▸ **Extracted text**:
%%

Painter Archie Rand is in shock days after learning that he has been named the second recipient of the Farash Fellowship. The fellowship comes with a purse of $100,000 and a residency in Rochester, where the Max and Marian Farash Charitable Foundation is based. But perhaps the best part for Rand is that his work—The 613—will be shown in its massive entirety in the art gallery connected with the University of Rochester.
“The main shock is not the money. To me the joy is the recognition. The money is good, I need to pay the nurses,” said Rand of caring for his wife, Maria, at their home in Brooklyn. She is in the end stage of Alzheimer’s disease. “But having somebody actually understand what I’ve been doing for the last 45 years is very heartwarming. Somebody lifted up a rock and found me under that,” Rand said with typical self-deprecation.
Rand, 70, has been working since he was in his teens and is known for cartoon-like paintings and murals, including several inside Brooklyn Orthodox synagogue B’nai Yosef. While he counts leading contemporary artists like Julian Schnabel and David Salle as friends, Rand’s work has not garnered the six- and sometimes seven-figure prices their art can command.
His paintings are frequently explicitly Jewish, as in The 613, a series of 613 paintings devoted to each of the commandments attributed to the Torah. In a review of the book published of those paintings, memoirist Shalom Auslander wrote in the New York Times that they “feel like Marc Chagall on a bender.”
As Rand said in an interview, in language too profane for direct quotation here, there’s no real market for explicitly Jewish art.
“I never expected in either my lifetime or afterward to have the work recognized,” he told Inside Philanthropy. Said Rand, who is the Presidential Professor of Art at Brooklyn College, “I was doing it because I had a moral obligation to my life.”

%%

▸ **Data**:
%%

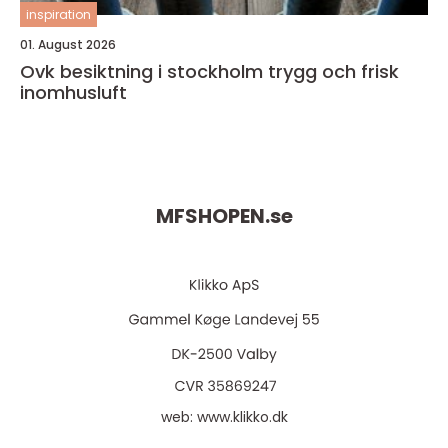
inspiration
01. August 2026
Ovk besiktning i stockholm trygg och frisk
inomhusluft
MFSHOPEN.
se
web:
www.klikko.dk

%%

▸ **Problem 1**:
Answer these from the Archie Rand article:
(a) How much money comes with the Farash Fellowship?
(b) In what place do Rand and his wife live?
(c) How many paintings make up The 613?
▸ **Problem 2**:
Decide whether each statement agrees with the Archie Rand article, and back each answer with the deciding words from it.
(a) Rand says the money is what shocked him most.
(b) Rand is 70 years old.
(c) Rand teaches at Brooklyn College.
▸ **Problem 3**: Extend the Archie Rand article past its last sentence.

▸ **Final answer 1**:
(a) $100,000
(b) Brooklyn
(c) 613

▸ **Final answer 2**:
(a) No: "The main shock is not the money."
(b) Yes: "Rand, 70, has been working since he was in his teens"
(c) Yes: "who is the Presidential Professor of Art at Brooklyn College"

▸ **Final answer 3**:
He follows the late Israeli author Amos Oz as a recipient of the Farash Fellowship, which was established by the Farash Foundation in 2018 “to promote Jewish arts, culture and humanity, which has diminished over the past number of years in terms of attention and funding,” said Isobel Goldman, Farash’s director of grants and programs. “It is to celebrate one person in any one discipline.”
As part of the 2018 fellowship Oz spent time writing in Rochester in March and April of that year, she said. He died at the end of December.
The Farash Foundation was formally established after Max Farash died in 2010 at the age of 95, following several years of decline from Alzheimer’s disease.
He was an immigrant from Monastir, Turkey. Farash and his wife Marian, who died in 2007, had one child: Lynn Farash, who lives in the Rochester area but is no longer involved with the foundation, Goldman said, for reasons she preferred not to discuss.
Max Farash was an extremely successful Rochester-area real estate developer and left $260 million to the foundation.
In 2016, the most recent year for which tax filings are available, the foundation distributed just over $11 million: half to Rochester causes and institutions, and half to Jewish organizations and projects locally and around the world. It had $237 million in assets.
Locally focused programs include the Farash Prize, honoring a local social entrepreneur, and First in Family scholarships, given to nine area colleges each year for one student who is the first in their family to attend college. Each recipient gets full funding.
In total, the Farash Foundation gives about $5 million to Jewish causes annually, “which is a lot of money for the number of Jews we have in Rochester,” said Goldman.
In 2016, Farash gave the Rochester Jewish Community Center $1,036,000. Jewish Senior Life, which offers assisted living and full nursing home care, received $1,000,000. They were the beneficiaries of Farash’s largest donations that year.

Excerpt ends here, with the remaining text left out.